In truth he required one. Sir Jeoffry broke into a torrent of blasphemy. He damned both kinsman and chaplain and raged at the impudence of both in daring to approach him, swearing to horsewhip my lord if they ever met, and to have the chaplain kicked out of the house and beyond the park gates themselves. But Mistress Clorinda chose to make it her whim to take it in better humor, and as a joke with a fine point to it. She laughed at her father's storming, and while the chaplain quailed before it with pallid countenance and fairly hang-dog look, she seemed to find it but a cause for outbursts of merriment.
Hold thy tongue a bit, Dad, she cried when he had reached his loudest; "and let his reverence tell us what his message is. We have not even heard it."
Want not to hear it! shouted Sir Jeoffry. "Dost think I'll stand his impudence? Not I!"
What was your message? demanded the young lady of the chaplain. "You cannot return without delivering it. Tell it to me. I choose it shall be told."
The chaplain clutched and fumbled with his hat, pale, and dropping his eyes upon the floor for very fear.
Pluck up thy courage, man, said Clorinda. "I will uphold thee.
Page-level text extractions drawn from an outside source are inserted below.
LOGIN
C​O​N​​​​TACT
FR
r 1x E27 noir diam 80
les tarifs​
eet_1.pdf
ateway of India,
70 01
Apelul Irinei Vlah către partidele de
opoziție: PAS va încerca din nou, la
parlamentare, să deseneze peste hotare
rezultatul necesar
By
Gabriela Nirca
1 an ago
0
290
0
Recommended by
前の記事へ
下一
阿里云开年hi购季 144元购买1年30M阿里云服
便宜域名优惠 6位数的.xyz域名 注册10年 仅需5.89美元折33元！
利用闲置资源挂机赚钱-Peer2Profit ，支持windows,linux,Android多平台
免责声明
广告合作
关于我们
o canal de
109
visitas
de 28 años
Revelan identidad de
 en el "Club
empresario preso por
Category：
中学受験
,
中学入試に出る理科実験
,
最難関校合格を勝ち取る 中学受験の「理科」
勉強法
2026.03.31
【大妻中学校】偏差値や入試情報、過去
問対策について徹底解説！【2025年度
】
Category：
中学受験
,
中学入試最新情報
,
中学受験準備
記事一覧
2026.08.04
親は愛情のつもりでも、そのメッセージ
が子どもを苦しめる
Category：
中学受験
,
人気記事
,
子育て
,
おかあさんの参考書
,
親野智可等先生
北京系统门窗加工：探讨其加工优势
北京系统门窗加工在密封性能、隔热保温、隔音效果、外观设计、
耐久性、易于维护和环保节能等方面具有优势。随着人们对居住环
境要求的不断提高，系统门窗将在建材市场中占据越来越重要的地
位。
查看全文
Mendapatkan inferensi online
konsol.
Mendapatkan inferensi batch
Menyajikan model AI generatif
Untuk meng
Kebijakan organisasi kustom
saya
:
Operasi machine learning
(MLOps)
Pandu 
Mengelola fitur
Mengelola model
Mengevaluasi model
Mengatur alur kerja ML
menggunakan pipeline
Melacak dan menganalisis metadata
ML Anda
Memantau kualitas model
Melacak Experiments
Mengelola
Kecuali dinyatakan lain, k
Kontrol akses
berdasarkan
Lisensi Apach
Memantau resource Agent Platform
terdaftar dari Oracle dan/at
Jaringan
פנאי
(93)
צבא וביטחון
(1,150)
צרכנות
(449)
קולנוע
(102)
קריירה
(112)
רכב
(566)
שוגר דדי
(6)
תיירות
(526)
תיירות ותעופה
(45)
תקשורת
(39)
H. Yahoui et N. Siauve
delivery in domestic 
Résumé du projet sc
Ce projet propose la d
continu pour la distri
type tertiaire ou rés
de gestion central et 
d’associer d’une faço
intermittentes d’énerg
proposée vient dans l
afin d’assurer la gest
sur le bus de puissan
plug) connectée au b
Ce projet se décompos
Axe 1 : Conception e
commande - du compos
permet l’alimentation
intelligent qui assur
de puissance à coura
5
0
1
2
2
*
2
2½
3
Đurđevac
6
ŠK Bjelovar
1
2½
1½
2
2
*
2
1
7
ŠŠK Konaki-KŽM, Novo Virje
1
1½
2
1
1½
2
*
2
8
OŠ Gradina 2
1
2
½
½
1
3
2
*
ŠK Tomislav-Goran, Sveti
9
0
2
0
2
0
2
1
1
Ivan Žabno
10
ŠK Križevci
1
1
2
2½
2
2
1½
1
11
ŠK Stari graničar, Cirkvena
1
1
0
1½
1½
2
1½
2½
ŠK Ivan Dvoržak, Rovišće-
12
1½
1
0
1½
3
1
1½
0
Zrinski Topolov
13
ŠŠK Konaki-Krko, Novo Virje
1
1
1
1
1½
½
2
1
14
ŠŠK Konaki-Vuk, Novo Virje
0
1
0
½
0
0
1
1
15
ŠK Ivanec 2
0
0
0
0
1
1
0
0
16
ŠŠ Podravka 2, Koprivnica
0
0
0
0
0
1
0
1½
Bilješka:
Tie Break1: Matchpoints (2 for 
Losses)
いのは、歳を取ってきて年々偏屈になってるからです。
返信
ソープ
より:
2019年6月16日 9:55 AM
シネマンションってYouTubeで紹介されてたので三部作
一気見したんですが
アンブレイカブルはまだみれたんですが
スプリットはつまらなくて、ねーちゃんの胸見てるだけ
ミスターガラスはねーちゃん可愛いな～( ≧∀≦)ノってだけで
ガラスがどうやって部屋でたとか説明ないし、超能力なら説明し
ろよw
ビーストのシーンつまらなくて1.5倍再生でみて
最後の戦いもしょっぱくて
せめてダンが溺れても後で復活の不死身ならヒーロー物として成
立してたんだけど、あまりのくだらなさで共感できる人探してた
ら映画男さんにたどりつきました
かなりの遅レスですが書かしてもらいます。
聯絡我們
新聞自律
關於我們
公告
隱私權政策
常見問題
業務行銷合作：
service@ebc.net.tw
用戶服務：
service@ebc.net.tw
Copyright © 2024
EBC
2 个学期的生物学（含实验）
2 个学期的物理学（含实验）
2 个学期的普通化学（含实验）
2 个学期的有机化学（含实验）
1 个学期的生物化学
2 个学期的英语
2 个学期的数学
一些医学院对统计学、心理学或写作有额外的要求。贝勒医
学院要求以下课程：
The message?"
Your pardon, madam--'twas this, the chaplain faltered. "My lord commanded me to warn your honored father--that if he did not beg you to leave off wearing--wearing-----"
Breeches, said Mistress Clorinda, slapping her knee.
The chaplain blushed with modesty, though he was a man of sallow countenance.
No gentleman, he went on, going more lamely at each word--"notwithstanding your great beauty--no gentleman-----"
Would marry me? the young lady ended for him with merciful good-humor.
For if you--if a young lady be permitted to bear herself in such a manner as will cause her to be held lightly, she can make no match that will not be a dishonor to her family--and--and-----
And may do worse! quoth Mistress Clo, and laughed until the room rang.
Sir Jeoffry's rage was such as made him like to burst, but she restrained him when he would have flung his tankard at the chaplain's head, and, amid his storm of curses, bundled the poor man out of the room, picking up his hat, which in his
hurry and fright he let fall, and thrusting it into his hand.
Tell his lordship, she said, laughing still, as she spoke the final words, "that I say he is right --and I will see to it that no disgrace befalls him.
Forsooth, Dad, she said, "perhaps the old son of a -----"--something unmannerly--"is not so great a fool. As for me, I mean to make a fine marriage and be a great lady, and I know of none hereabouts to suit me but the old Earl of Dunstanwolde, and 'tis said he rates at all but modest women, and in faith, he might not find breeches mannerly. I will not hunt in them again."
She did not, though once or twice when she was in a wild mood and her father entertained at dinner those of his companions whom she was most inclined to, she swaggered in among them in her daintiest suits of male attire and caused their wineshot eyes to gloat over her boyish maiden charm and jaunty airs and graces.